The “risk- off” environment and flight to security saw bond markets roar ahead as Australian 10-year bond yields fell 33 basis points to a record low of 1.47%, while US 10-year treasuries fell 36 basis points resulting in a 20 basis point inversion of their yield curve, often the harbinger of an on-coming recession.
In anticipation of lower global demand, the oil price fell 16.2% while iron rose 5.9% as supply disruptions from Brazil’s Vale mine provided strong support for the steel making commodity which is now up a staggering 49.7% over the past 12 months.
Rate cut expectations pushed the AUD down 1.6% against the USD which itself was slightly firmer against other major currencies.
Fundamentals Improve for Australian Shares
For quite some time we have held a cautious view about Australian shares preferring the fundamentals available in global markets. By international comparisons our market is highly concentrated with large weightings in sectors such as Materials and Financials and lower weights to high growth sectors such as Information Technology and Health Care. Despite the run-off of the mining boom, the Australian economy has avoided recession but muddled along without the same level of monetary and fiscal stimulus enjoyed by many countries overseas.
Inflation has remained persistently below the RBA’s target range largely due to a tepid employment market and modest wages growth. These factors in addition to the negative wealth impact of falling property prices has constrained the level of private consumption which accounts for around two-thirds of GDP. It is important to remember that the RBA did not cut cash rates to the same emergency levels as their foreign counterparts and did not introduce quantitative easing (QE) measures to boost money supply to further stimulate the economy. The Federal government also placed a much higher priority on restoring the budget to surplus meaning that tax cuts and large government spending programs were not implemented.

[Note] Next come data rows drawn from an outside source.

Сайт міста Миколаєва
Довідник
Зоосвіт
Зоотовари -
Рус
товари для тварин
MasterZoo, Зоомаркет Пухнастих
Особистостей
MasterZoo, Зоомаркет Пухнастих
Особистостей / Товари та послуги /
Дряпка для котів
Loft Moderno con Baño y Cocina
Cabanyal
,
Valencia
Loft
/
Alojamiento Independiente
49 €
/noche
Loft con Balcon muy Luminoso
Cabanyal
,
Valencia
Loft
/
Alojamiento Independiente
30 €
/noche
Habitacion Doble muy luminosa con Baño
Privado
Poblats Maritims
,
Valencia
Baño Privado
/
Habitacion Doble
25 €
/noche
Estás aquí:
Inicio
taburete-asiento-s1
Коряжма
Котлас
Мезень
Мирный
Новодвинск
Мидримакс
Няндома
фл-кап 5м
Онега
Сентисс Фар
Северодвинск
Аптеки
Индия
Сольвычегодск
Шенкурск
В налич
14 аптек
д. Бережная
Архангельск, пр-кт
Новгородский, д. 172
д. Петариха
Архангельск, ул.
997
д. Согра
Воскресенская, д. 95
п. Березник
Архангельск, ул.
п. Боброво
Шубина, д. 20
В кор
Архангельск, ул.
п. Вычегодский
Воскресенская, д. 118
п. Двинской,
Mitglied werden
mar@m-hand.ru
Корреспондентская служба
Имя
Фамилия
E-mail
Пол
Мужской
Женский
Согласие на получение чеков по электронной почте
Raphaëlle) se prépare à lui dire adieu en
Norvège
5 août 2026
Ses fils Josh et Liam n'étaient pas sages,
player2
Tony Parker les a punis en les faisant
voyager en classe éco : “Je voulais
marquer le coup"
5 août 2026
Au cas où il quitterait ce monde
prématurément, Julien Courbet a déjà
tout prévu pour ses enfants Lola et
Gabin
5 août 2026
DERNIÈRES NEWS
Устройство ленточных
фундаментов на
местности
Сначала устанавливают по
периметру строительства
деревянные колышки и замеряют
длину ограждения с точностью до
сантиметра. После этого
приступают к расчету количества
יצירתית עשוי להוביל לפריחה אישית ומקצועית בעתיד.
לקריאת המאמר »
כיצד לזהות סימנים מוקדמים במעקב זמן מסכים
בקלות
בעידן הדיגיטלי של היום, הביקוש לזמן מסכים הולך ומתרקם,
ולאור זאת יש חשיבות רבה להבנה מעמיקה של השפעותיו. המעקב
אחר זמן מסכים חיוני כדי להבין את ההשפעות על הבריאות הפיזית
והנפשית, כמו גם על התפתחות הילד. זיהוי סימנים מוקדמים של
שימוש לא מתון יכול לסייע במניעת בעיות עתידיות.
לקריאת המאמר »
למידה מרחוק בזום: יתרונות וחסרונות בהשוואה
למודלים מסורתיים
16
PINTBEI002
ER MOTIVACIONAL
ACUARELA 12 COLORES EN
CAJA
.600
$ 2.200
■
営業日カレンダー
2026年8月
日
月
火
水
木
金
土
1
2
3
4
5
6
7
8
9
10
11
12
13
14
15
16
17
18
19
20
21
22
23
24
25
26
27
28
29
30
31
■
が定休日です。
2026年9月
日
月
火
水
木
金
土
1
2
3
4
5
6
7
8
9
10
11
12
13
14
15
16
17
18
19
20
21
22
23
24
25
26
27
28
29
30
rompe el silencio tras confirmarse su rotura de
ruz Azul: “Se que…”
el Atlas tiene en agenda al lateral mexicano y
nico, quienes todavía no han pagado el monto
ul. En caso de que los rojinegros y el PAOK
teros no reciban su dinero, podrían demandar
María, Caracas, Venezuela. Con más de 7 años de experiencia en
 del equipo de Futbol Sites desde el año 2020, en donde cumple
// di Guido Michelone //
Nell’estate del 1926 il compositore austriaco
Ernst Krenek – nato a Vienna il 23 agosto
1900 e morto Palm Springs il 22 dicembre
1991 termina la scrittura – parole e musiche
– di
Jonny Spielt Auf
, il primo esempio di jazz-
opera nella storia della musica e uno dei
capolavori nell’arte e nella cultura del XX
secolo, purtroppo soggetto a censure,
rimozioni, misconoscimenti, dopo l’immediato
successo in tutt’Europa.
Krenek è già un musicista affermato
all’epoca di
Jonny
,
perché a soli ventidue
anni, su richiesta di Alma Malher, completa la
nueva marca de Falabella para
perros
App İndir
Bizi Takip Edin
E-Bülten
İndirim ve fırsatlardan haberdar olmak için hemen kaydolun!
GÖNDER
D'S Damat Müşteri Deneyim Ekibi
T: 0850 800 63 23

In the lead up to the Federal election the local market had anticipated a likely win by the opposition Labor Party whose progressive agenda was to be financed by measures such as removing the refund of excess franking credits, halving the 12-month CGT discount and curtailing negative gearing for property investments. The franking credit refund change would have reduced demand for the shares of high fully franked dividend paying companies such as the banks. While the market’s post-election relief rally was curtailed by the re-ignited trade war, the fundamentals supporting the Australian market have undoubtedly improved.
The newly re-elected Morrison government have a strong mandate to implement their proposed tax cuts and as expected the RBA cut interest rates by 25 basis points in early June and are now likely to follow through with two or three more cuts in the next 12 months. There is now renewed optimism in the economy most evident in the property market which has seen auction clearance rates sharply higher on expectations that the bottom of the property cycle has been reached. The confluence of improved confidence, tax cuts, interest rate cuts and improved lending conditions should be a fillip for the local economy and the profits of the companies exposed to it.
The major risk overhanging the outlook for shares remains the trade dispute between the US and China. It is impossible to be definitive about the likely path of this dispute as the core issues of forced technology transfer, IP theft and cyber security remain problematic. While this may be a constraining factor for share markets, the likelihood of the continuation of easy liquidity conditions will support equity valuations. Recent comments by FOMC member Bullard and Fed Chairman Powell indicate a willingness to cut rates, if necessary, to support US growth, while in Europe very easy policy conditions continue and of course the RBA has cut rates here.
While bond markets have rallied strongly in anticipation of these events, the risk mitigation qualities they provide in a multi-asset portfolio are still of value for downside protection. In response to the improvement in the outlook for the Australian market, we decided to marginally increase the weighting to this asset class by taking profits in USD cash. While we still prefer the fundamentals for global equities, this change in strategy is a recognition that the differential has narrowed as a consequence of recent events.